# Favorite additives....what do YOU use?



## Scolopendra (Feb 24, 2005)

Im getting sucked into plants quick!!!!! Im not asking the pointless "which one is best"...rather would like personal experience on supplements themselves, thier apps. and if they really yield the results advitisers shove down my "eyes" @ work and in my magazines. Im just starting up 2 plant tanks....so far i have 3-3.5" of substrate composed of the following;

3/5 ecocomplete "bio-active" planted aquarium substrate 
1/5 flourite.....its what i got for free @ work 
1/5 fine grain blck gravel....just for filler.

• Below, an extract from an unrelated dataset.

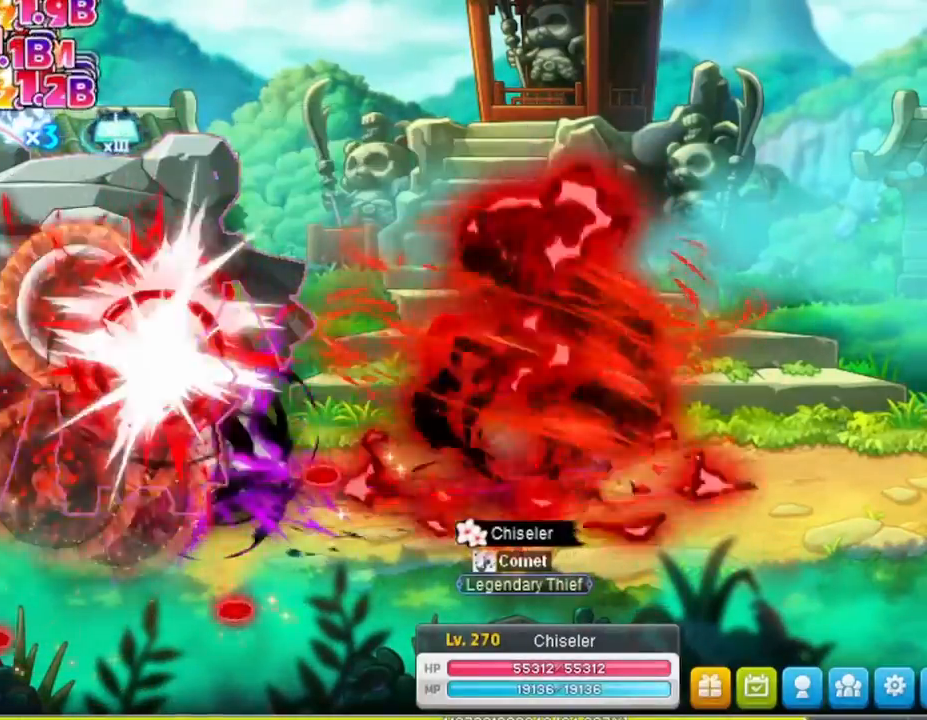
{"keys": [], "events": [[233, "ctrl", "up"], [233, "z", "down"], [367, "z", "up"]]}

Im still researching the lighting but would like to hear the filter by thurs evening.....im totally open for opinions and have formed no biases of any sort yet as im "fresh" to the plant world...aquatically at least.

Nick


----------



## acidWarp (Jun 30, 2003)

The SeaChem Flourish series of fertilizers is what I use and I have no complaints.


----------



## Scolopendra (Feb 24, 2005)

I picked some up on monday...also got some seachem plant tabs for macro nutrients.


----------



## rbp 4 135 (Mar 2, 2004)

yep i use floris comprenhsive liquid fertilizer for micro, and gravel tabs for macro.


----------



## Sheppard (Jul 8, 2004)

acidWarp said:


> The SeaChem Flourish series of fertilizers is what I use and I have no complaints.
> 
> 
> 
> ...


Me too. i think they are great


----------



## Raul-7 (Sep 1, 2004)

I wish Tetra still imported Tetra Initial Sticks. These things are awesome. They have a really high CEC and high nutrient levels. Too bad there no more in the US.


----------



## micus (Jan 7, 2004)

ok, ur gonna want a filter that deosnt disturb the suface much
because that will drive off what natural/injected co2 u have in the tank, so i run a fluval 404 with an ac 402 powerhead with the prefilter on it, so that covers my filtration, and for ferts i use about 2 inchs of flourite, and some sand a big piece of gravel/pebbles over the sand to give it a natural look, for liquid fertilization i use kent water garden, the bottle is good for 10,000 gallons, and it seams to have everything the plants need, the stuff has never given me trouble

hmm for lighting i use 3 48" powerglo flourescents, ( over a 75 gallon), and thats about it, my plants grow like weeds when they'r not getting trashed by the p's


----------



## Scolopendra (Feb 24, 2005)

Well the tank is up and running....the other was scratched due to an ignorant mistake on my part (broke it). I already posted some pics but am going to post some more due to insane growth.....thanks for the help as usuall you guys rock.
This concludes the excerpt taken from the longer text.